Rom (SID) - Fernando Alonso hat sich über einen von seinem Team verhängten "Maulkorb" hinweg gesetzt und damit für mächtig Ärger gesorgt. Obwohl Ferrari Alonso und dessen Teamkollegen Felipe Massa ein Redeverbot erteilt hatte, gab der zweimalige Formel-1-Weltmeister am Rande des Fußball-Spiels zwischen dem FC Barcelona und Sporting Gijón (3:1) am Samstagabend ein Interview - mit durchaus brisanten Aussagen.

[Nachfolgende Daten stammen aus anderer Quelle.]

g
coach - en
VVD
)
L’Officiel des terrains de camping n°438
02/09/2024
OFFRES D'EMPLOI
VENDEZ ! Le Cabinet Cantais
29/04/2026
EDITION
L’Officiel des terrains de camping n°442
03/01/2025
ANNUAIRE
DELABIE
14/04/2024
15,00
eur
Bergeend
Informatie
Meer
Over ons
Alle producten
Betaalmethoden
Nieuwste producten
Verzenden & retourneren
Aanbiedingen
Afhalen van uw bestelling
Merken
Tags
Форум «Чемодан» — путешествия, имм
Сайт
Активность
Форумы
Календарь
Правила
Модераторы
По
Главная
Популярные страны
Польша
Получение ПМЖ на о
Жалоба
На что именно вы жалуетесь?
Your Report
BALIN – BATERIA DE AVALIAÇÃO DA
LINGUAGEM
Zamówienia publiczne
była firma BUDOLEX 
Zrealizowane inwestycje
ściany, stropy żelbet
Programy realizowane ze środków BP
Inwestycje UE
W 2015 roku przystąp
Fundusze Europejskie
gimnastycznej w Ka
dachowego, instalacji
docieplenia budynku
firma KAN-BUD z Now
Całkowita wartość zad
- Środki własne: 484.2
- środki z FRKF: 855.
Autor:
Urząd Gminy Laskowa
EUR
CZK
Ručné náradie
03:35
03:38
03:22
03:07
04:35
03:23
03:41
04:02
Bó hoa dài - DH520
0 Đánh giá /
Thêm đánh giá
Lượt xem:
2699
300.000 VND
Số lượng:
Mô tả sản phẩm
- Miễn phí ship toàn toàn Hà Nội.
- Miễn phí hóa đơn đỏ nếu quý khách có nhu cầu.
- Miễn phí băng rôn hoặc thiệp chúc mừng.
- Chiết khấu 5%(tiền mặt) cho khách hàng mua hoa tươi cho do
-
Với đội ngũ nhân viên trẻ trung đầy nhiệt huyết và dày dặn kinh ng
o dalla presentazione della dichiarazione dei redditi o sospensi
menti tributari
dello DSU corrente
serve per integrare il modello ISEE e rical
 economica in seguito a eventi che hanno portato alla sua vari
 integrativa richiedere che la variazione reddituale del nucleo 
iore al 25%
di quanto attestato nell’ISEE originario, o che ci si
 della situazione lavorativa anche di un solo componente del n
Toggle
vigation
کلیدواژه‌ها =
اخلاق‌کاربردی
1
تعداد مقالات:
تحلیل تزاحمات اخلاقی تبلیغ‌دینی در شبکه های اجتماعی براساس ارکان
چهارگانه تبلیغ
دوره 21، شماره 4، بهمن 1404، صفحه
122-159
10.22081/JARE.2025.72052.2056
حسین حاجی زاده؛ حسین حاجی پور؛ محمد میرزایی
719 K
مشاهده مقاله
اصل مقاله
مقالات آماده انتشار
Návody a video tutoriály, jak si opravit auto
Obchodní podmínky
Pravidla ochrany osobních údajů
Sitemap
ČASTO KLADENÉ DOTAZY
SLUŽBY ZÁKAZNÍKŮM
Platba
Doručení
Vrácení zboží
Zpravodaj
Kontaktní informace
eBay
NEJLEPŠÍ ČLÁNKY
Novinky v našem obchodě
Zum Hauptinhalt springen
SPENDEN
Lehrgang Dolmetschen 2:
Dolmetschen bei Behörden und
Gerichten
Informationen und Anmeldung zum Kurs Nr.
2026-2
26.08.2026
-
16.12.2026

"Der Ferrari läuft sicherlich ein bisschen schlechter als Messi und Iniesta", sagte Alonso in der Halbzeit mit Blick auf Barcelonas Superstar zu Barça-TV: "Bei den ersten Rennen werden wir etwas leiden, weil wir noch nicht bei 100 Prozent sind. Aber die Saison ist lang und wird hoffentlich gut ausgehen."

Die Maßnahme, den Fahrern den Mund zu verbieten, sei in der 63-jährigen Geschichte der Scuderia einmalig, schrieb die Sporttageszeitung Gazzetta dello Sport am Sonntag. "Es ist ein unangenehmer Beschluss, aber das Interesse der Mannschaft hat Priorität", sagte Ferrari-Sprecher Luca Colajanni.

Das Traditionsteam hatte in der bisherigen Testphase anscheinend vor allem Probleme mit den Reifen. Zudem gab es in den vergangenen Tagen vermehrt Gerüchte um eine baldige Aussortierung von Massa.